Wednesday, November 01, 2006
Self fulfilled prophecy
This is one of the most highly debated topics in the finance industry, it involves not just stocks but any commodity where the price can be accurately charted with sufficient volume. Buying and holding a well positioned stock with good earnings growth should obviously lead to higher valuations for the stock years down the road; that is of course all things being equal and stocks selling for a general price/earnings range. If there was a specific P/E value that all stocks should sell for then this would make technical analysis essentially worthless and make investing with just the fundamentals the new “trend.”
Many people, it seems to be mostly the older investors, hate technical analysis. Technical analysis to an old value investor is like voodoo to a priest. Many people believe that indicators such as trend lines, relative strength indexes or moving averages only work because EVERYONE uses them. Now this could be the case, if everyone used the same indicators the market would move in very choppy patterns between two values. Up and down like a graph of your heart beat. I am a strong believer that technical studies have more going for them than that they just work because so many people use them.
Technical studies chart how the price moves rather than what news or fundamental piece of information makes an investor buy or sell a security, equity, commodity, or even things on ebay. (Ebay is great!)
I believe technical studies accurately determine where prices will be going. Watching technicals should be a very important part of your investment research. I will talk about the easiest but often most important technical study, the trend line.
Below is a chart of Google Inc:
There are many key trend lines in this chart but the two most crucial are the two red lines. These lines draw a nearly perfect tunnel which Google has followed since its IPO. The stock did break through to the upside, but this can never been seen as a bad thing regarding its strength. That just shows how powerful the buying was behind the stock.
The bottom red line has yet to be beaten by the price. It has been tested three times but it has never given to the downward force. (Downward force, sounds like something out of Star Wars)

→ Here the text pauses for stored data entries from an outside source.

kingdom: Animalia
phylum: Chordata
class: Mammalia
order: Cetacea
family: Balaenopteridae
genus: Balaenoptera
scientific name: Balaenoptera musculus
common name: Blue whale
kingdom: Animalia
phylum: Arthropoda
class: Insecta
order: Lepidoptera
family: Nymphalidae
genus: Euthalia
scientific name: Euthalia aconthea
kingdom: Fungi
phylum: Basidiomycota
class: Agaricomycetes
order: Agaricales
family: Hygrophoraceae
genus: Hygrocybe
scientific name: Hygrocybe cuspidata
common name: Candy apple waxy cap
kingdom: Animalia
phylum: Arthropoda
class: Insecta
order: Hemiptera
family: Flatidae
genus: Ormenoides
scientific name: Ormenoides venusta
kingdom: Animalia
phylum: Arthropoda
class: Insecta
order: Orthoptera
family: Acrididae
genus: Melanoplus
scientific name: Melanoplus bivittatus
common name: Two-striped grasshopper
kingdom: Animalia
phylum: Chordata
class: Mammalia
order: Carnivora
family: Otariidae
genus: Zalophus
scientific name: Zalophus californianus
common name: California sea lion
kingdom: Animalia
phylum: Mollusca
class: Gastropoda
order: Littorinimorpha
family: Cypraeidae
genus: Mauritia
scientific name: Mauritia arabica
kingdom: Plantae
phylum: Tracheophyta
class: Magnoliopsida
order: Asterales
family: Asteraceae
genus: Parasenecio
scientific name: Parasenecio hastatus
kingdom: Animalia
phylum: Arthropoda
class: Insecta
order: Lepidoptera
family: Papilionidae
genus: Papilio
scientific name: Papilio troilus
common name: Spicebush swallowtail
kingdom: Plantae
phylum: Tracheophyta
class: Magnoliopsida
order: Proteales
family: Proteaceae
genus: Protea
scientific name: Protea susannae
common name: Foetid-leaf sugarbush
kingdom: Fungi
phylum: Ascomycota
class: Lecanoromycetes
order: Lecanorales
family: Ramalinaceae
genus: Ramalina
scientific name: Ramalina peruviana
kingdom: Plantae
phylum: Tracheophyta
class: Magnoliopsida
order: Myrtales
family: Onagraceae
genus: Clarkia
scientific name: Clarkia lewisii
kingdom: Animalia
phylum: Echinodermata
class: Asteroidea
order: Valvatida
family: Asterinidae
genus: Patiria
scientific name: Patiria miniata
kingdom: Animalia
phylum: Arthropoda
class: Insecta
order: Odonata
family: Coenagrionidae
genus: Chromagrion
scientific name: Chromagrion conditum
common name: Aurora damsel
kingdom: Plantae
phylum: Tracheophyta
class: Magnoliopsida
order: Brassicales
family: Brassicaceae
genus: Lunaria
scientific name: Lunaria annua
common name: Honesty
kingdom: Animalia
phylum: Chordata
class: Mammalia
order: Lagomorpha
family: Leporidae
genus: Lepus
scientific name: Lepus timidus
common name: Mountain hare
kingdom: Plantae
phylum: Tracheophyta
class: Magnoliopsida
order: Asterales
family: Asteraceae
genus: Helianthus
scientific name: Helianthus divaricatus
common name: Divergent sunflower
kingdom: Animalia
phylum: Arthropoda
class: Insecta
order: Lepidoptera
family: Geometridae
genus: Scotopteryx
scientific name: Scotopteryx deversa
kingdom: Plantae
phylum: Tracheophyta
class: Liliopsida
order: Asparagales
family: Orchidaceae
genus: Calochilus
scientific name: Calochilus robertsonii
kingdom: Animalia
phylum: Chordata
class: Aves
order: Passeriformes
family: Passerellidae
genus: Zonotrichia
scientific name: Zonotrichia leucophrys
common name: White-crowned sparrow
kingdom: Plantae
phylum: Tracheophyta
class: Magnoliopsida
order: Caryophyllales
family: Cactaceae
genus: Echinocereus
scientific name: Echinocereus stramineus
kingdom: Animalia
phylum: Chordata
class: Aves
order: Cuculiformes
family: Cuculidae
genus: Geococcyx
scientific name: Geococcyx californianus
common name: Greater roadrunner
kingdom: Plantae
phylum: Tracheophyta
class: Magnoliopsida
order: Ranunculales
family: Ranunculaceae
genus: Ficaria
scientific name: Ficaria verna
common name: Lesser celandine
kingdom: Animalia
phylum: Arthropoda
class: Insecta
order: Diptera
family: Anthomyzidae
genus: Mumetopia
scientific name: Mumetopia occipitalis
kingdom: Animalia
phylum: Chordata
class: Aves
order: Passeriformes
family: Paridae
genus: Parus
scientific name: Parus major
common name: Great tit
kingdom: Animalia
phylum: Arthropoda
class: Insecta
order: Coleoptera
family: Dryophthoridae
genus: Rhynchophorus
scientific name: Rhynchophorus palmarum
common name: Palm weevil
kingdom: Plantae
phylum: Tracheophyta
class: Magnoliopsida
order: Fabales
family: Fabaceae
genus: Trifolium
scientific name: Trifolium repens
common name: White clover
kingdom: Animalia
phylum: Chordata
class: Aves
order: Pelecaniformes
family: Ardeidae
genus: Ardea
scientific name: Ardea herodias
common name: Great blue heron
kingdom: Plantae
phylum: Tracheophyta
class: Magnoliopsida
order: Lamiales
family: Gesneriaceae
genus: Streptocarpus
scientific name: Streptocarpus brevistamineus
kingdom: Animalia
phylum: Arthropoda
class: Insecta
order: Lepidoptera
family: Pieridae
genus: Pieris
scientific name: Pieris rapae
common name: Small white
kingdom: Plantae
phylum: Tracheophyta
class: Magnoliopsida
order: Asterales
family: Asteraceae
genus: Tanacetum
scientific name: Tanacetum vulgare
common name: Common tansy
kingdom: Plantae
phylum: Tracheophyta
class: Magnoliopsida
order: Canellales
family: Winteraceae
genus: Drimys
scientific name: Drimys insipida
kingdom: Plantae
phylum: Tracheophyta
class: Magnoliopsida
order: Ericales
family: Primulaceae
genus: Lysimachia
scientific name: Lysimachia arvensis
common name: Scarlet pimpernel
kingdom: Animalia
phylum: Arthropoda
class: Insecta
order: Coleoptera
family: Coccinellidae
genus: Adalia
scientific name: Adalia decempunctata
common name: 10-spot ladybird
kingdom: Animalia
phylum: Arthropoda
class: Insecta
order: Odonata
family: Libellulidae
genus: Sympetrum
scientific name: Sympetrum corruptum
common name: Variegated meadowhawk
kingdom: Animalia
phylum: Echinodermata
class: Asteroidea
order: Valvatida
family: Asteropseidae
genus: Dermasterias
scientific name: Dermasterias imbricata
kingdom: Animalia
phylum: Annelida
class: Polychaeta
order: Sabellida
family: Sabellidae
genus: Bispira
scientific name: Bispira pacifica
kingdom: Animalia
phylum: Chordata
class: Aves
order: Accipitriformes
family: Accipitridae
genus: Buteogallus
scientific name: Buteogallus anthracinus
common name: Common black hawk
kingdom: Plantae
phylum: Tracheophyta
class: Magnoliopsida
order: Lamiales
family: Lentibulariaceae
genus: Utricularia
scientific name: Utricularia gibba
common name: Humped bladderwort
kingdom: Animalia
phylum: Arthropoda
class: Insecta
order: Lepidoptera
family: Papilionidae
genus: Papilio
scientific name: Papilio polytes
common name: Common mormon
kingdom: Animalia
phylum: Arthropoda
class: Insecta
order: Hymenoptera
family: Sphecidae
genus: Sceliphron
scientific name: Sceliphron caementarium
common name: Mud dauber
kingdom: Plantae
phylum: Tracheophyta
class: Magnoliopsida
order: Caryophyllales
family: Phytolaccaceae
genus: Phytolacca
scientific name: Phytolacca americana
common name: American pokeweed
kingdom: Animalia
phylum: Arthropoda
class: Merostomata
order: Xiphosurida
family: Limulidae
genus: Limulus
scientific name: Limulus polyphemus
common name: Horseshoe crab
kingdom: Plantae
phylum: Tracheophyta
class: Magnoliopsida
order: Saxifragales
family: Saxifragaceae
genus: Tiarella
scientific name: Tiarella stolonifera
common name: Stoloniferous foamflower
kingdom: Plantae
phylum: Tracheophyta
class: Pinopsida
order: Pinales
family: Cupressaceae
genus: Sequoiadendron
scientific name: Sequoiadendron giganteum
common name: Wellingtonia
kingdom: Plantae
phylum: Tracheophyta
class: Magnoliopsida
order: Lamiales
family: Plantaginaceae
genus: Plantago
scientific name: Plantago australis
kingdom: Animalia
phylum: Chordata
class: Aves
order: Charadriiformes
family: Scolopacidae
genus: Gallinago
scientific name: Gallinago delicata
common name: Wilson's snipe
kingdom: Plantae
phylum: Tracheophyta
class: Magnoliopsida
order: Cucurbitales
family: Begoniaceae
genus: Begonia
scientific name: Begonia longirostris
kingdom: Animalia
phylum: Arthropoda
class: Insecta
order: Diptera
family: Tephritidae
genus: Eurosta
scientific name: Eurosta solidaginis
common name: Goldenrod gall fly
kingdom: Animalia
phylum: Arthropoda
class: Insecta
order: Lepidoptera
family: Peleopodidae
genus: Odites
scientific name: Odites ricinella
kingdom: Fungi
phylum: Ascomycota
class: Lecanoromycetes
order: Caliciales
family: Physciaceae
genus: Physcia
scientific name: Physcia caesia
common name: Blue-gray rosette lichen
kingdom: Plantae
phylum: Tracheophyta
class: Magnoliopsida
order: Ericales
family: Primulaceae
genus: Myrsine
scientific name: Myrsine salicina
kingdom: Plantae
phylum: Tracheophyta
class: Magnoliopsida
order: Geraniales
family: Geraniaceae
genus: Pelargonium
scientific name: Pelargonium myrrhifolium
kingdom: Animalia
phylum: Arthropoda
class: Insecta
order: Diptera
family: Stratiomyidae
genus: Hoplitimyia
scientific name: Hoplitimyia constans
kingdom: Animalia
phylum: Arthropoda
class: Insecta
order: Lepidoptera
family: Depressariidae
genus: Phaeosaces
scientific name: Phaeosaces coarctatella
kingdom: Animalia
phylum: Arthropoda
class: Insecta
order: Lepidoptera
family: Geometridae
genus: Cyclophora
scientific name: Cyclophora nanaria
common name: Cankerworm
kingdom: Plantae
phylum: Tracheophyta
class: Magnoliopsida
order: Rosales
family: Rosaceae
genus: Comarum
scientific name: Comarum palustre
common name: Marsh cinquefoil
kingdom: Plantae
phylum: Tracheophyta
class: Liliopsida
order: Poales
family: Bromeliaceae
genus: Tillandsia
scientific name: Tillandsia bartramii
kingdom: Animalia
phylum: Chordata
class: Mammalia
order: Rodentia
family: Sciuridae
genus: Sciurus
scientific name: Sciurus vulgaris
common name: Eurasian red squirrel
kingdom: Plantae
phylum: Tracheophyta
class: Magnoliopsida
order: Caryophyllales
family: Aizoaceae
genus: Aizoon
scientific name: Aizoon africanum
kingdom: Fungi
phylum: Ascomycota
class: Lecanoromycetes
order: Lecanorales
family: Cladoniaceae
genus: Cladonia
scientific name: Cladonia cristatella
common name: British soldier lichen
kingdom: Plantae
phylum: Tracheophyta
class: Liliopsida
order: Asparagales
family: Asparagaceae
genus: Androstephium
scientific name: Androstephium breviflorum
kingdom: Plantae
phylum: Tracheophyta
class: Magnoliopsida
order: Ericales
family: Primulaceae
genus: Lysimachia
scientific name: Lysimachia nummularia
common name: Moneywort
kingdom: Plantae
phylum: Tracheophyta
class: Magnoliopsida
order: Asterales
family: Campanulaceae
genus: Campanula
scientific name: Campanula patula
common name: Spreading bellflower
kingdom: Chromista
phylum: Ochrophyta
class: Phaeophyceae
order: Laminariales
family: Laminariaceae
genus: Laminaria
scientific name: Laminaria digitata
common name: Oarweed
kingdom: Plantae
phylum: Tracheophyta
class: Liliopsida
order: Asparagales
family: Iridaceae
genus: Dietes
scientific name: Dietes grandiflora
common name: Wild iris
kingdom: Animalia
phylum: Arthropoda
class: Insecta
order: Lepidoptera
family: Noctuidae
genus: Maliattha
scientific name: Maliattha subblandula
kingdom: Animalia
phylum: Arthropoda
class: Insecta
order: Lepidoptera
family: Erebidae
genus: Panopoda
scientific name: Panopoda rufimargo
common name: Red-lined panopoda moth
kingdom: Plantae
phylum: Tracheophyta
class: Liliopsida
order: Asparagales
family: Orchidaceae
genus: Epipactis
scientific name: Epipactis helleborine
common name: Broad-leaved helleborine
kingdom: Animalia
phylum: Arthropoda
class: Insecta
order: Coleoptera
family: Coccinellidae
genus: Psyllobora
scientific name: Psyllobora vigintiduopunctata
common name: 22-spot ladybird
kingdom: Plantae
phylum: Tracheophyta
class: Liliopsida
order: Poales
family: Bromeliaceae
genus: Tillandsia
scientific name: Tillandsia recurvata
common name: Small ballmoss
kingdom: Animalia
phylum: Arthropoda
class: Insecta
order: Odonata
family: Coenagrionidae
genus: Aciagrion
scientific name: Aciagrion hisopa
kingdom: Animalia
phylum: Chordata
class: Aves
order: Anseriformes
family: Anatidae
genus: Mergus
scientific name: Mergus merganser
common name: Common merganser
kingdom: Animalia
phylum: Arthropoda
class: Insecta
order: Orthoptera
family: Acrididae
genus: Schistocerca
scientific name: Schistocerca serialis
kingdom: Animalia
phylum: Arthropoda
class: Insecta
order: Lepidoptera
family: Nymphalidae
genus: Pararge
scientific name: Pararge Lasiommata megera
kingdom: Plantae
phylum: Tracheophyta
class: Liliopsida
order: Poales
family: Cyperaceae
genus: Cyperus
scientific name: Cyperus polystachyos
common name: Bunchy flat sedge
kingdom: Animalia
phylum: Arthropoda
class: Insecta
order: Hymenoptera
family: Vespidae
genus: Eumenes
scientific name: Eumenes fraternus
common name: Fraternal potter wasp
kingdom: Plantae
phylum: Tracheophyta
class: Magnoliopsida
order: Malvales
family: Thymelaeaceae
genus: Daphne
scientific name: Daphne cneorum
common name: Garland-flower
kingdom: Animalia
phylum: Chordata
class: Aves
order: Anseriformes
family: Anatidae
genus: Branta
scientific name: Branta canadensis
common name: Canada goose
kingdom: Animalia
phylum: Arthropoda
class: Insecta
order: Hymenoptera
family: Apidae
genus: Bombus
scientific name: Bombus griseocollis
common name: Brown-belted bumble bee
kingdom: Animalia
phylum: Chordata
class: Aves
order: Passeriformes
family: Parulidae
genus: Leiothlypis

The top line has been destroyed on four occasions, but is showing its strength in the recent peak. This line is weaker, but this is not a problem. It just demonstrates how much stronger Google is to the upside rather than in the selling. Google can crush the upward trend but doesn’t buckle when testing new lows.
Trend lines can be used horizontally too. Important, round numbers such as 500 or 525 tend to show the most support or resistance because that is the location where most people place their stop or limit orders. This was discussed in a previous blog post about why we tend to like these numbers more, its titled “Dow 12000, but what do these numbers mean.”
Trend lines best display the slope of the advancement or decline in a security. The older the trend line, the stronger it is. Usually when trend lines have never been broken they are stronger to future attempts to cross the line. Trend lines that have been compromised usually do make good market indicators but show a weak support or resistance rather than a much stronger, unbroken line.
While it is true that stocks can be manipulated by such self fulfilling prophecies, simple technicals like trend lines are not fueled by the masses who use them. Trend lines are in the simplest form a line at which an investor expects a security to advance or decline. Technicals are neither witchcraft nor the end all solution to investing.
Look to start drawing trend lines in your stock charts to help give you an idea of where a stock will be headed. The returns of your portfolio will increase substantially by utilizing trend lines to their full advantage. To get ahead of the game you must do something that most people do not; using trend lines is a perfect way to obtain the advantage.